Gyeonggi, Korea (5 June 2009) – While America’s Cup legend Peter Gilmour was the class act of the first two days of racing at the Korea Match Cup, so today it was Emirates Team New Zealand’s Adam Minoprio who got on to a strong winning streak, with a run of eight races and just one loss.
“Today everything seemed to click into place,” beamed the 24 year old Kiwi as he stepped ashore on the brand new pontoons at Jeongok Marina. “We were feeling very comfortable in the boat and all the calls I was getting back from the guys were accurate. Our time and distance was right on, so I think we just sailed a very good day.”
In conditions similar to yesterday with the sun burning through early morning mist, followed by a light 8 knot sea breeze establishing itself, so in winning four of his five remaining races in the round robin put Minoprio on eight points out of eleven matches. This equalled him with Britons Ben Ainslie of Team Origin and Bahrain Team Pindar’s Ian Williams and, unexpectedly, Sweden’s Bjorn Hansen, an 11th hour entrant in the regatta, but by virtue of who Minoprio had beaten he came out on top, followed by Williams. At the mid-afternoon dockside conference between race organisers and crews, Minoprio chose Team Shosholoza’s Paolo Cian as his quarter final opponent, while Williams picked Torvar Mirsky. The four skippers not to make it through to the quarter finals are Sebastien Col, the 2008 winner of the Korea Match Cup, Philippe Presti, Laurie Jury and local Korean hero Byeong Ki Park.

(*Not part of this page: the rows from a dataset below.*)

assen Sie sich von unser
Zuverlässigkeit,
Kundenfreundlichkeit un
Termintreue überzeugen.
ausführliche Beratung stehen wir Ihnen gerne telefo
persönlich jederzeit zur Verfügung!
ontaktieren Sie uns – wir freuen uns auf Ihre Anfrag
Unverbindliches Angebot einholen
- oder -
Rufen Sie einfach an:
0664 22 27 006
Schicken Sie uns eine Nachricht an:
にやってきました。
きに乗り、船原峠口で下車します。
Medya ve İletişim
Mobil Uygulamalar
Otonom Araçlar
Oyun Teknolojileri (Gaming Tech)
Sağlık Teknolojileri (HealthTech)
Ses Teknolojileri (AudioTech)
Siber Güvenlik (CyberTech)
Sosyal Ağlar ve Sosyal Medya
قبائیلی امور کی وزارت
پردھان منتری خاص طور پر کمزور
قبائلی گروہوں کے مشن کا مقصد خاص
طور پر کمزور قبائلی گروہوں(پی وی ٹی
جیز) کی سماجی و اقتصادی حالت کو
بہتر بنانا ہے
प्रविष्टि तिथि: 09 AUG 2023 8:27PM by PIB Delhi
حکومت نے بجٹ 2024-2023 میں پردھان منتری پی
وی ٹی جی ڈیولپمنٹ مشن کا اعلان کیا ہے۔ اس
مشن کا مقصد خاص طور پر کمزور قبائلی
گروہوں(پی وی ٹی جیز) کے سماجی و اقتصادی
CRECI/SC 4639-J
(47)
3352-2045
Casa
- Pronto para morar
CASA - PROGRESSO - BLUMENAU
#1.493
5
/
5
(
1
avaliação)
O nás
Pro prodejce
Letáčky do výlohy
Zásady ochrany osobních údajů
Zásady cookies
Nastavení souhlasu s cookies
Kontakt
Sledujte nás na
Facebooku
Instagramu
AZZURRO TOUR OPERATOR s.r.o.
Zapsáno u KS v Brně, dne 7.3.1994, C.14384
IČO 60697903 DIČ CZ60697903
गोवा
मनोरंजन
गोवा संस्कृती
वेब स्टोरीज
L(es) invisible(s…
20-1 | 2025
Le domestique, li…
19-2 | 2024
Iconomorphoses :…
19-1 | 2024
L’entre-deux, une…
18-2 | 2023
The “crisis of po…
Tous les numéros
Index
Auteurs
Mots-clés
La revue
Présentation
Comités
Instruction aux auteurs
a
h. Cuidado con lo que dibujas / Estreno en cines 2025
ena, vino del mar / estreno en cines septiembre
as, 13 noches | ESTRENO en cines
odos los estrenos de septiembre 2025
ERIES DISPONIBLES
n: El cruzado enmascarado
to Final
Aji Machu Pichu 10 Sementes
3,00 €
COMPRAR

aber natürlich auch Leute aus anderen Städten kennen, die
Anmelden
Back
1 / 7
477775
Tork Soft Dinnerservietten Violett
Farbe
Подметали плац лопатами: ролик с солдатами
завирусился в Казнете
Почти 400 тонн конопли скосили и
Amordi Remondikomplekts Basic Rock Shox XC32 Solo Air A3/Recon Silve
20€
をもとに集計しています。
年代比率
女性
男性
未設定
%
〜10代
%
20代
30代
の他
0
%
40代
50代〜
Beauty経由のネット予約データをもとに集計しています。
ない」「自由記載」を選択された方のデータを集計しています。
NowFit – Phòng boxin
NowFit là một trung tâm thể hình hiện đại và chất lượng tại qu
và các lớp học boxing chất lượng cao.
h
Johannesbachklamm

In the first-to-three quarter final, Minoprio and his team are the only ones to end the day two races to zero. In both races Minoprio won the start from Cian and led around the course. A more nerve wracking match was when Minoprio came up against Peter Gilmour in flight 19 of the round robin. Minoprio copped a penalty in the pre-start when his stern touched Gilmour’s as they separated, while in the ensuing tacking duel up the first beat, with the boats repeatedly splitting tacks and missing each other by millimetres, the inevitable happened when after a big luff from Gilmour, Minoprio’s stern collided for a second time. But on this occasion Gilmour was penalised for not providing Minoprio with enough time to avoid him. Penalties cancelled out, Minoprio went on to take the win.
After three days in the locally-built KM36 yachts the crews evidently are feeling very comfortable with them and happier throwing them around the race course. “In a good breeze you can push it close - these boats are very agile. They make for very good racing,” states Minoprio. One of the loudest crashes came in the pre-start in the match between Ian Williams and Torvar Mirsky when the young Australian had found himself unable to prevent his boat T-boning the Bahrain Team Pindar boat midships.
For France’s Mathieu Richard, after a slow start to the regatta the highlight of his day was beating Torvar Mirsky, thereby just squeaking into the quarter finals on five wins. “Normally it is a little bit easier, but here you had a lot of work to do. We made some mistakes in some matches which we could have won,” said the joint World Match Racing Tour leader. For example against Minoprio he sailed into the restricted area around the start box and rather than calling for water, copped a penalty instead. Richard tomorrow faces Ben Ainslie in the quarter finals.
Another success story of the day was that of Bjorn Hansen who not being a ‘Tour Card’ holder (that would guarantee him entry to all Tour events) only got the go-ahead to compete at the Korea Match Cup two weeks out from the start. Hansen who runs a match racing centre in Stockholm and won Match Race Sweden in Marstrand two years ago, was the only person to spoil Minoprio’s score line today. The matches against Minoprio and Mirsky were both particularly close, although he planted a penalty on Mirsky in the pre-start.
“It is an interesting place to sail. It is not very big, but they are great boats and it is nice to every now and then sail with the genniker,” commented the Swede.
Korea Match Cup continued at pace today with the quarter finals already started so that the semi-finals can be broadcast live across Asia, Oceania and the USA at 2pm local time tomorrow.